Causal-SAM-LLM: Large Language Models as Causal Reasoners for Robust Medical Segmentation

The clinical utility of deep learning models for medical image segmentation is severely constrained by their inability to generalize to unseen domains. This failure is often rooted in the models learning spurious correlations between anatomical content and domain-specific imaging styles. To overcome this fundamental challenge, we introduce Causal-SAM-LLM, a novel framework that elevates Large Language Models (LLMs) to the role of causal reasoners. Our framework, built upon a frozen Segment Anything Model (SAM) encoder, incorporates two synergistic innovations. First, Linguistic Adversarial Disentanglement (LAD) employs a Vision-Language Model to generate rich, textual descriptions of confounding image styles. By training the segmentation model's features to be contrastively dissimilar to these style descriptions, it learns a representation robustly purged of non-causal information. Second, Test-Time Causal Intervention (TCI) provides an interactive mechanism where an LLM interprets a clinician's natural language command to modulate the segmentation decoder's features in real-time, enabling targeted error correction. We conduct an extensive empirical evaluation on a composite benchmark from four public datasets (BTCV, CHAOS, AMOS, BraTS), assessing generalization under cross-scanner, cross-modality, and cross-anatomy settings. Causal-SAM-LLM establishes a new state of the art in out-of-distribution (OOD) robustness, improving the average Dice score by up to 6.2 points and reducing the Hausdorff Distance by 15.8 mm over the strongest baseline, all while using less than 9% of the full model's trainable parameters. Our work charts a new course for building robust, efficient, and interactively controllable medical AI systems.

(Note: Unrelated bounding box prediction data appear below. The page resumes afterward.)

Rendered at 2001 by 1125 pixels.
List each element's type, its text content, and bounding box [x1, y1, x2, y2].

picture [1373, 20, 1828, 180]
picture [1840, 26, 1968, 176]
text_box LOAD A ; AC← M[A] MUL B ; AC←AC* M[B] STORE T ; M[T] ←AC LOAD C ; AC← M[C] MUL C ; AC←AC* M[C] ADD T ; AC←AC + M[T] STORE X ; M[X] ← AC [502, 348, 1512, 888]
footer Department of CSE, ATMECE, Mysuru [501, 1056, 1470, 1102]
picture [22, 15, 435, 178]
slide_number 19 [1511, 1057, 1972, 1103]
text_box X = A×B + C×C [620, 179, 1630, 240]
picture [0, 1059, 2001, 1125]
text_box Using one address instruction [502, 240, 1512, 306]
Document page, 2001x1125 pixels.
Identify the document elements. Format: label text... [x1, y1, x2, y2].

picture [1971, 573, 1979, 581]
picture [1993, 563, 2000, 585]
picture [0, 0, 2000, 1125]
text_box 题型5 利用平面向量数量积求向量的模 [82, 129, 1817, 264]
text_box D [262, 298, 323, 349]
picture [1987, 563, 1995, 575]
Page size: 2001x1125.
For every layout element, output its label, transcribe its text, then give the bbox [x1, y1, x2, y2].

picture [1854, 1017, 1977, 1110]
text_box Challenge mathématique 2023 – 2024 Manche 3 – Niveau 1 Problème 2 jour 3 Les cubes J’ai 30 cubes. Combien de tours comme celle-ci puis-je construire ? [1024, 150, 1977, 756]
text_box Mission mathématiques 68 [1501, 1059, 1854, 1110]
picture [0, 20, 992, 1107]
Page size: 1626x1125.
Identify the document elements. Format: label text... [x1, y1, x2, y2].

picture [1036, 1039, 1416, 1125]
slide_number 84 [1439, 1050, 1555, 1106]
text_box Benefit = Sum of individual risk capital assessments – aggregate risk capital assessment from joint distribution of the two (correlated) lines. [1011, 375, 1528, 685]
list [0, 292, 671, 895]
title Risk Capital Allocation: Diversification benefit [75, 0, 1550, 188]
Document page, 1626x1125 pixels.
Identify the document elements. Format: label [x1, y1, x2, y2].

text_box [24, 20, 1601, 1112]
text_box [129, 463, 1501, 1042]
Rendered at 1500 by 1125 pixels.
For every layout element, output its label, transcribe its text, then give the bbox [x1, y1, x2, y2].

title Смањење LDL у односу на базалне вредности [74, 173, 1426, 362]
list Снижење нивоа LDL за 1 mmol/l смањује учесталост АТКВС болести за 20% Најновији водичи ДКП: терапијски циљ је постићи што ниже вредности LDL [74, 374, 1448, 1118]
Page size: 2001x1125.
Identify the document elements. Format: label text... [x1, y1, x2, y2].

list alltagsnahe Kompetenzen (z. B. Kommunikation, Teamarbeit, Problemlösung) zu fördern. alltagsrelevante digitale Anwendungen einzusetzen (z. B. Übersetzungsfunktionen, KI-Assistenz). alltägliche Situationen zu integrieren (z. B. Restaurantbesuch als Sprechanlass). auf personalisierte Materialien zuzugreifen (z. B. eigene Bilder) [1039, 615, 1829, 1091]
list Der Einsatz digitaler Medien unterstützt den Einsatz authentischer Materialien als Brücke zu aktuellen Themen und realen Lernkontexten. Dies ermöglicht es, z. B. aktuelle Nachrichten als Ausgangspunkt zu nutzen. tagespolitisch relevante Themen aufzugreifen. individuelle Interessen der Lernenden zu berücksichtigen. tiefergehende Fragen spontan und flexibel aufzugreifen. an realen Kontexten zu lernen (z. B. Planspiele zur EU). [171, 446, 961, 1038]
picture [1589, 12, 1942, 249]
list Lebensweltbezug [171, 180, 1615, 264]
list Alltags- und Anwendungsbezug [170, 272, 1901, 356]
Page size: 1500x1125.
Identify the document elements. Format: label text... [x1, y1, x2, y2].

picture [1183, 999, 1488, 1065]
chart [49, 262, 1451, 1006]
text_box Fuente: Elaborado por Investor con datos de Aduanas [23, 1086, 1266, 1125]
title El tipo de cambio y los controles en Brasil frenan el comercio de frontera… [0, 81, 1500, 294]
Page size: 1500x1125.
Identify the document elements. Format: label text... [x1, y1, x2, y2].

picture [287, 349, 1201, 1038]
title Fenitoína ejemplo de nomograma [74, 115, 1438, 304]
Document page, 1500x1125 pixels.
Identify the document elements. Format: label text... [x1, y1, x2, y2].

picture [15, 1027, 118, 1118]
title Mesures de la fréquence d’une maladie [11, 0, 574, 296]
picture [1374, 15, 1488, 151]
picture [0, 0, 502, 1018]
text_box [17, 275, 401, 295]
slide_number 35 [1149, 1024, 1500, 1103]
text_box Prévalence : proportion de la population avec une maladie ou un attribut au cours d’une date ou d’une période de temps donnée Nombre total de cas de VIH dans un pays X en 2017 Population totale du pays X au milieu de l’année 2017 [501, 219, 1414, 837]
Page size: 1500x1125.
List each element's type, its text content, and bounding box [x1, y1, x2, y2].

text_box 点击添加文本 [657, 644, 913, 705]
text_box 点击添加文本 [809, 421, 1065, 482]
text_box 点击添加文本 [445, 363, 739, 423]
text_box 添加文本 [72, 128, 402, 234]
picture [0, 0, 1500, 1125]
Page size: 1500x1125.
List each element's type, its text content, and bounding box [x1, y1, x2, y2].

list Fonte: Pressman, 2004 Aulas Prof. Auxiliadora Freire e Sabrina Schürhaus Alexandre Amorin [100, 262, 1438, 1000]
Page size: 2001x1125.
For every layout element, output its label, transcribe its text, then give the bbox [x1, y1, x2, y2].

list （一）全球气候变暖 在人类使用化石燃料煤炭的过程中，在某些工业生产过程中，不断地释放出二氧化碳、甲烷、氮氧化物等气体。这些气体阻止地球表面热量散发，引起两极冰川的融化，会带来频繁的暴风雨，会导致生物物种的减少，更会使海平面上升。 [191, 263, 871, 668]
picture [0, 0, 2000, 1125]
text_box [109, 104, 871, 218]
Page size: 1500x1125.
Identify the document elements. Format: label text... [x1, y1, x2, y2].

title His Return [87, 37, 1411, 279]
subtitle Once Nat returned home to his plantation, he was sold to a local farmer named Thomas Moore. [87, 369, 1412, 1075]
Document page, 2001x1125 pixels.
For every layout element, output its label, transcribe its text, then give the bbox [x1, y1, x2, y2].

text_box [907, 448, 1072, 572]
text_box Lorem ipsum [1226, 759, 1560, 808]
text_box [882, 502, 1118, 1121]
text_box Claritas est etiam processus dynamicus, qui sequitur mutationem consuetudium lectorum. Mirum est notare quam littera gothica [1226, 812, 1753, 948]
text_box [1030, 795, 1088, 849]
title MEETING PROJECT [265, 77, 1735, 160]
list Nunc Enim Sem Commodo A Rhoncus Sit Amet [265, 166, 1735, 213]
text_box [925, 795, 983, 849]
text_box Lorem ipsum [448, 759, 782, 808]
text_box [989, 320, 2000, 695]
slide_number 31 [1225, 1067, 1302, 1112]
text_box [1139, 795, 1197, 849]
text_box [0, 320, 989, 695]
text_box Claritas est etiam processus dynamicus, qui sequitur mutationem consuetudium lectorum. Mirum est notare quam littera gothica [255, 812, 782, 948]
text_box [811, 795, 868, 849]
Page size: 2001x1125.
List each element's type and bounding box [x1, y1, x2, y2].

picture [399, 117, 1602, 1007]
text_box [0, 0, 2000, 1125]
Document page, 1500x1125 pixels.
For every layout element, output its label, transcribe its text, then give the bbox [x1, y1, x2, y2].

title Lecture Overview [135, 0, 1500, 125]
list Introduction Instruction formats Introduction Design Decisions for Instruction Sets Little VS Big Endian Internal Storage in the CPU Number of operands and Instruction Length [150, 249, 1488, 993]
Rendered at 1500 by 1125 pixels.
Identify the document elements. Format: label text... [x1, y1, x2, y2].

翻译：用于医学图像分割的深度学习模型，其临床实用性因其无法泛化到未见域而受到严重制约。这种失败通常源于模型学习了解剖内容与特定领域成像风格之间的虚假相关性。为了克服这一根本性挑战，我们提出了Causal-SAM-LLM，这是一个新颖的框架，它将大语言模型提升为因果推理器的角色。我们的框架建立在一个冻结的Segment Anything Model编码器之上，并融入了两项协同创新的技术。首先，语言对抗解耦利用视觉语言模型生成关于混杂图像风格的丰富文本描述。通过训练分割模型的特征使其与这些风格描述形成对比性差异，模型学习到一种被鲁棒地清除了非因果信息的表示。其次，测试时因果干预提供了一种交互机制，其中一个大语言模型解释临床医生的自然语言指令，以实时调制分割解码器的特征，从而实现有针对性的误差校正。我们在一个由四个公共数据集组成的复合基准上进行了广泛的实证评估，评估了跨扫描仪、跨模态和跨解剖结构设置下的泛化能力。Causal-SAM-LLM在分布外鲁棒性方面确立了新的技术水平，与最强的基线相比，平均Dice分数提升了高达6.2个百分点，并将Hausdorff距离减少了15.8毫米，同时仅使用了完整模型不到9%的可训练参数。我们的工作为构建鲁棒、高效且可交互控制的医学人工智能系统开辟了一条新路径。